Song by Jim Gilstrap
- B-side: "Swing Your Daddy, Pt. 2"
- Released: 1975
- Label: Roxbury Records RB-2006
- Songwriter: Kenny Nolan
- Producer: Kenny Nolan

= Swing Your Daddy =

"Swing Your Daddy" was a 1975 single for singer Jim Gilstrap. It became a hit for him that year, charting in various countries around the world.

==Background==
"Swing Your Daddy" was composed by Kenny Nolan. The song was copyrighted in 1974. The song which was recorded by Jim Gilstrap was backed with "Swing Your Daddy Pt. 2", and released in the US on Roxbury 2006.
==Reception==
The single was one of the Record World Single Picks for the week of 8 February 1975. In the short review, besides mentioning that the composer and producer was Kenny Nolan, the reviewer called the song an early-Impressions type of sound. Taking note of three songs by producer and writer Nolan that were currently charting well, the reviewer also wrote that the single should make it four.
==Charts==
For the week of 15 February 1975, "Swing Your Daddy" debuted at no. 137 in the Record World 101 - 150 Singles Chart. Having reached the position of 104 in the Record World 101 - 150 Singles Chart in the previous week, the single made its debut at no. 88 in the Record World Singles chart for the week of 1 March. It also debuted at no. 62 in the Record World R&B Singles chart. For the week of 19 April, and at its eighth charting week, the single peaked at no. no 61 in the Record World Singles chart, and at no. 23 in the Record World R&B Singles chart.
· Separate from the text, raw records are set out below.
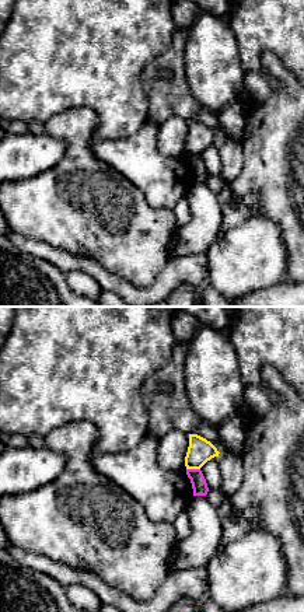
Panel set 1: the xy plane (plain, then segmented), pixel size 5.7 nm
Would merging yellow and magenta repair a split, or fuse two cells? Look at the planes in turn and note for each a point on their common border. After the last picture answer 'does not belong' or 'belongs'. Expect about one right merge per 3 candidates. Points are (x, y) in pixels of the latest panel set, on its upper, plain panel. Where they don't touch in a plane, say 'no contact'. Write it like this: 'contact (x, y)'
contact (194, 154)

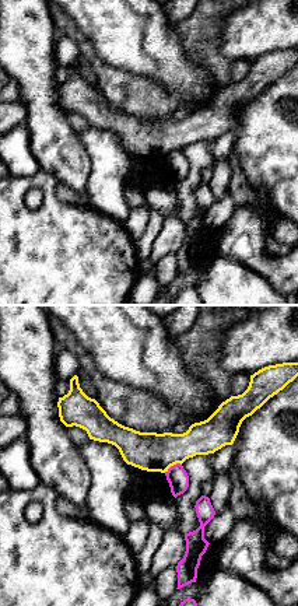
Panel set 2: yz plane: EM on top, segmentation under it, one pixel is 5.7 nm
contact (172, 151)

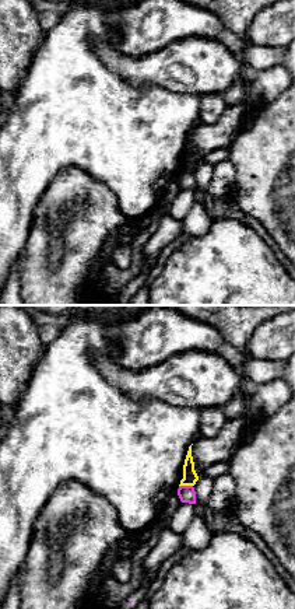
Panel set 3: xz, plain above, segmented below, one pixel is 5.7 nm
contact (186, 171)

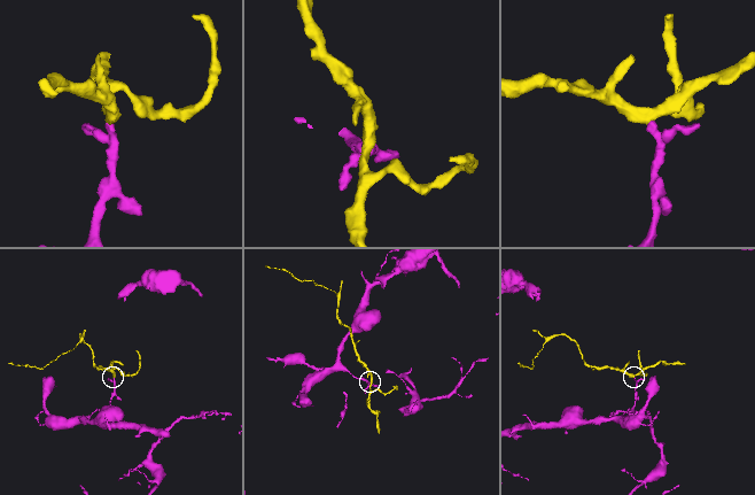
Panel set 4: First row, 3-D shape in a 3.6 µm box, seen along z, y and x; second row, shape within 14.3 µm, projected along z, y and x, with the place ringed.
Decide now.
does not belong

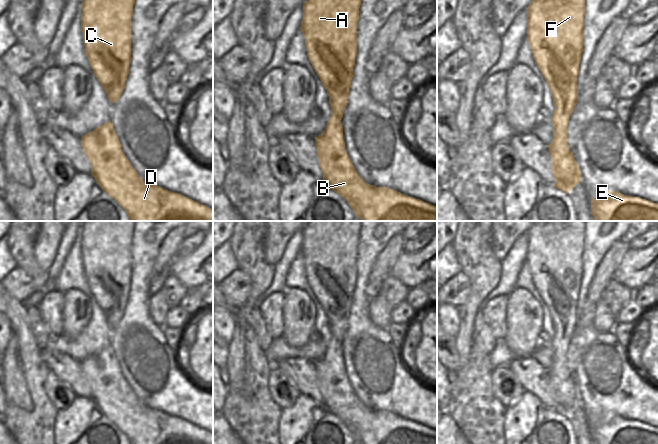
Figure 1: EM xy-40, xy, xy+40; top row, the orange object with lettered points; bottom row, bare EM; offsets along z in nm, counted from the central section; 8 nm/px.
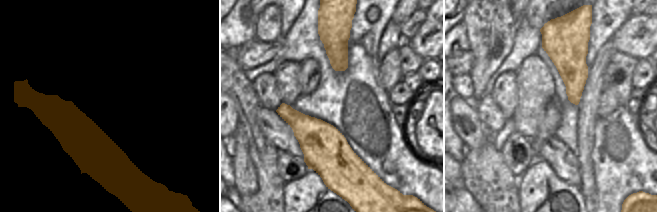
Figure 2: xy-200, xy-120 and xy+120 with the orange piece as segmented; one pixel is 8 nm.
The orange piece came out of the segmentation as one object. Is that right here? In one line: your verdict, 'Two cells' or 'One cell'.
One cell

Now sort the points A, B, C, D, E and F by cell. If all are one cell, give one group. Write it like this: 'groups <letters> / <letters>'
groups A B C D E F

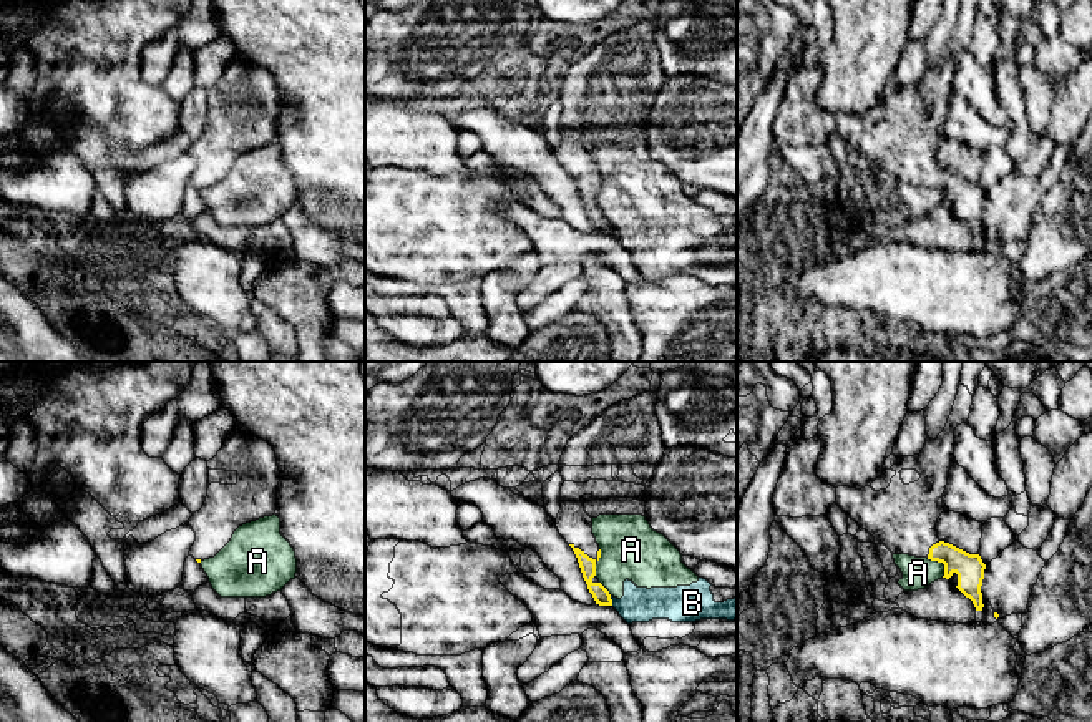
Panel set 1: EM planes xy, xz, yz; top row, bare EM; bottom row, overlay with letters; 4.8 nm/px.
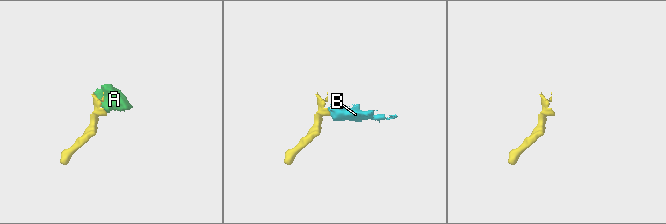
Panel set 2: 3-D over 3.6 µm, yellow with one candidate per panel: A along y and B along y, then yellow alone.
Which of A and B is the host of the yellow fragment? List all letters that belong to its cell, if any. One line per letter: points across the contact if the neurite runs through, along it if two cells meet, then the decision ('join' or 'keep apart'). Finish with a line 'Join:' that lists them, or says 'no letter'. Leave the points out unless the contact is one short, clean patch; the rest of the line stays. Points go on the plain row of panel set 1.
A: along yz (926, 186), (940, 190), (945, 203) | keep apart
B: along xz (609, 224), (613, 233) | keep apart
Join: no letter

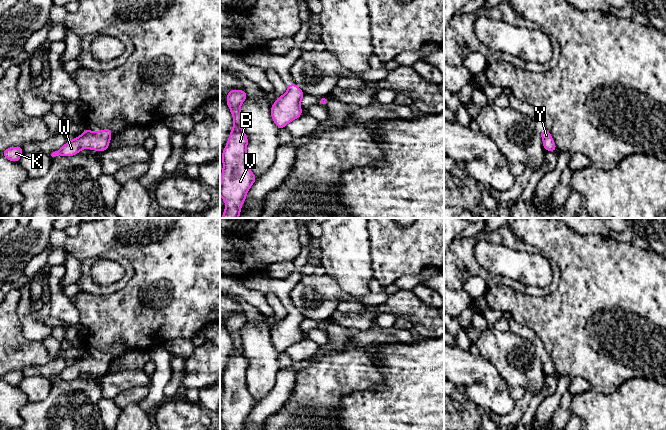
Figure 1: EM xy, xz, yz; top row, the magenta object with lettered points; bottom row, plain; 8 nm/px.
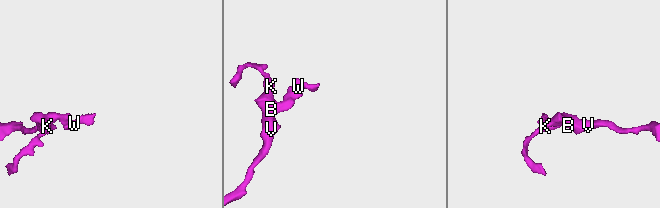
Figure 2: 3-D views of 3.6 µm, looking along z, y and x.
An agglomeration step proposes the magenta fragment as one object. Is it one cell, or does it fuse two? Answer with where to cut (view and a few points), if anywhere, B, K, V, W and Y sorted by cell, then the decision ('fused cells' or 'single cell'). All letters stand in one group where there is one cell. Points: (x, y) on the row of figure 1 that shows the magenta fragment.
cut none; groups B K V W Y; single cell

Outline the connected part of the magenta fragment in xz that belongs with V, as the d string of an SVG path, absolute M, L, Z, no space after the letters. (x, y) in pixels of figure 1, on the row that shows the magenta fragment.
M230 90L226 103L232 113L234 126L222 153L223 170L220 196L226 208L222 218L238 218L248 190L257 180L248 167L246 148L248 138L243 131L241 104L247 99L245 90Z

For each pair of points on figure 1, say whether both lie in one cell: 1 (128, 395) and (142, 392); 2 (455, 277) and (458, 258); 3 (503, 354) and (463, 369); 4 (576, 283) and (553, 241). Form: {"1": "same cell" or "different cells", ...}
{"1": "same cell", "2": "same cell", "3": "different cells", "4": "same cell"}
It would stay in the R&B chart until 10 May.

Also in the US, the song made it to no. 55 in the US on the Billboard chart.

In Australia and Canada it reached no. 64 and 63 respectively.

In the UK, it got to no. 4. It spent 19 weeks in the New Zealand charts, peaking at no. 9.

==Other versions==
South African singer Lionel Petersen recorded a version which appeared on his album, I'll Take You Where the Music's Playing.